Imaginez les rives tranquilles du lac Léman en 1890. D’un côté, les sommets déchiquetés des Alpes, et de l’autre les petites villes de Lausanne, Vevey, et Montreux. Partout, des manoirs et des palaces poussent comme des champignons en face de paysages époustouflants. Le tourisme est florissant dans le pays, mais il y a peu de candidats à la gestion des hôtels.
Jacques Tschumi, directeur de l’hôtel Beau-Rivage de Lausanne, entre alors en scène et imagine une école hôtelière locale. La première promotion démarrera en 1893 avec 27 élèves.
Avançons maintenant jusqu’en 2018 : l’École Hôtelière de Lausanne accueille environ 3000 élèves sur son campus principal dans les collines verdoyantes des hauteurs de Lausanne. Une annexe de 60 000 mètres carrés est actuellement en construction pour la modique somme de 200 millions de dollars, avec logements, salle de sport, et restaurant, et un « hub innovation » séparé proposera un incubateur de start-up, un laboratoire d’expérimentation alimentaire, et des partenariats avec des leaders du secteur. L’école prévoit également d’ouvrir une antenne à Singapour.
« Aujourd’hui, le tourisme est en plein boom » explique Rémi Walbaum, directeur général de l’innovation et de la valorisation, « un hôtel ouvre tous les jours en Chine, et 104 nouveaux bateaux de croisière seront livrés dans les mois à venir».
La technologie a également révolutionné l’industrie du tourisme : entre TripAdvisor, Airbnb, et des sites comme Hotels.com, les voyageurs d’aujourd’hui ont un accès direct et n’ont plus forcément besoin d’interagir avec qui que ce soit avant d’arriver sur place. Cependant, qu’une expérience soit positive ou négative dépendra du facteur humain, et c’est là que l’EHL veut faire la différence.
Dans un monde où le présent et le passé semblent constamment se mêler, le défi est, pour M. Walbaum, « d’empêcher les étudiants de devenir obsolètes.
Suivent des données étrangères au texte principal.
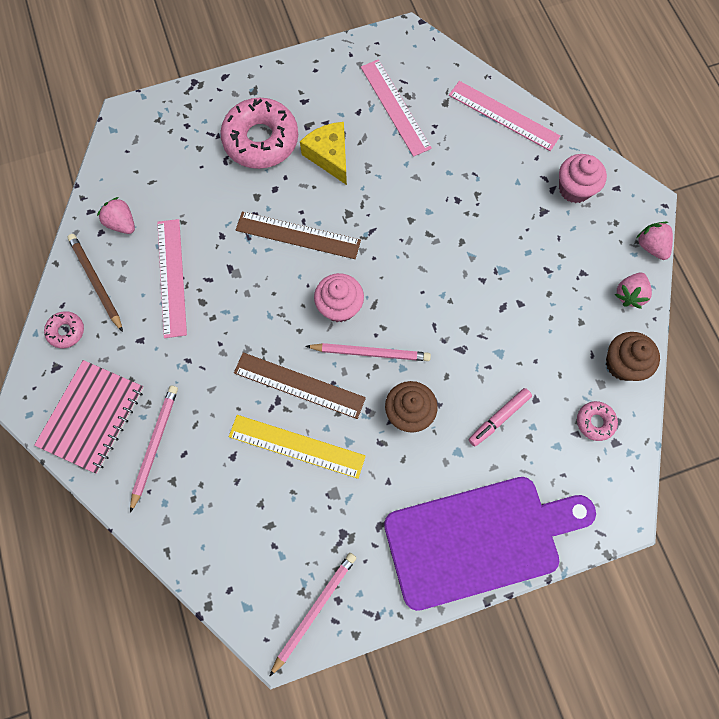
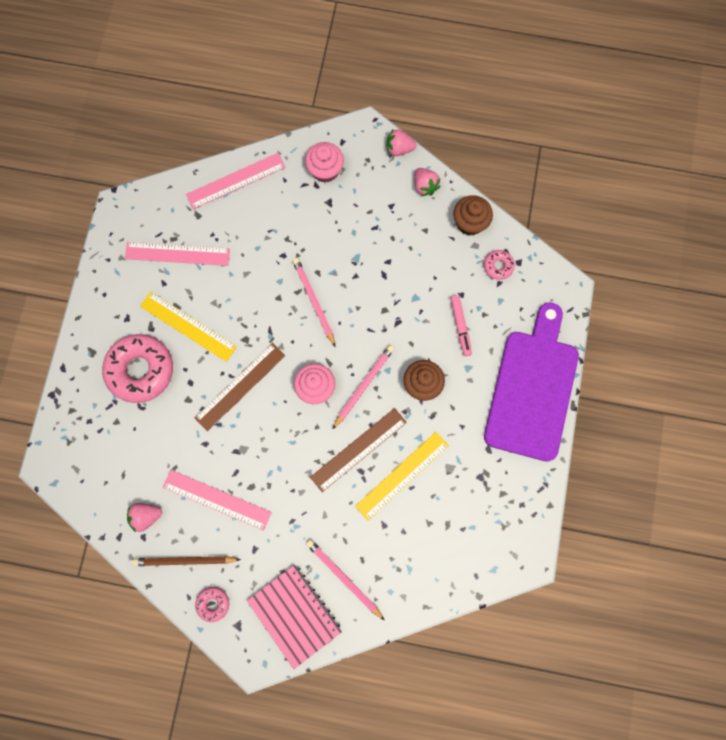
camera: 60 degrees left, 5 degrees up
pink pencil [269,553,357,677] -> pink pencil moved to [292,258,336,347]
yellow cheese [300,122,347,185] -> yellow ruler [140,292,237,362]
Entre un cours et la remise de diplôme d’un élève, il peut s’écouler des années et le secteur peut avoir totalement évolué ».
Une façon de faire, explique-t-il, est d’encourager la curiosité : « nous ne nous contentons pas d’enseigner sans discussion, mais demandons au contraire aux étudiants de chercher des solutions sur Internet ou lors de travaux de groupe ».
Dans le foyer spacieux et lumineux de l’école, des groupes hétéroclites d’élèves (l’école comptait 115 nationalités cette année) tirés à quatre épingles travaillent sur leurs ordinateurs tout en participant à des débats animés.
« Nous voulons créer des managers capables d’une grande flexibilité intellectuelle et d’une grande empathie », indique M. Walbaum.
Un autre aspect-clé de l’EHL réside dans son mélange de cours pratiques et théoriques.
« Comment peut-on gérer une équipe en cuisine si l’on a jamais fait l’expérience du métier de plongeur ? » demande Philippe Gobet, le chef de l’école, qui gère plats et boissons. « Quels sont les problèmes rencontrés par les plongeurs ? L’eau est-elle suffisamment chaude ? Le savon est peut-être efficace, mais nuit-il à l’environnement ? ».
L’école gère Le Berceau des Sens, un restaurant d’application gastronomique (ouvert pendant l’année scolaire), où les élèves de première année préparent et cuisinent les plats, accueillent les clients, servent leurs plats et leur vin, et apprennent même à réaliser les plats les plus théâtraux (comme les crêpes Suzette) sous l’oeil vigilant de leurs professeurs. Tout est évidemment délicieux, mais il y a quelque chose d’émouvant à voir ces jeunes gens venus du monde entier apprendre avec enthousiasme en cuisine et en salle.
Une jeune élève grecque a mentionné vouloir ouvrir une chaîne d’hôtels, et une française a indiqué ne pas se voir continuer dans le secteur de l’hôtellerie, mais plutôt se diriger vers le monde de la finance.
Une fois leur diplôme en poche, 40 % des élèves restent dans le secteur, tandis que le reste part travailler dans la finance, la grande distribution, ou même le secteur de la santé.
Comme le dit Georgette Farkas, ancienne élève et restauratrice new-yorkaise, « L’EHL m’a appris la rigueur et la discipline, mais aussi la flexibilité. Il existe une bonne façon de faire les choses, mais cette façon diffère selon le contexte ».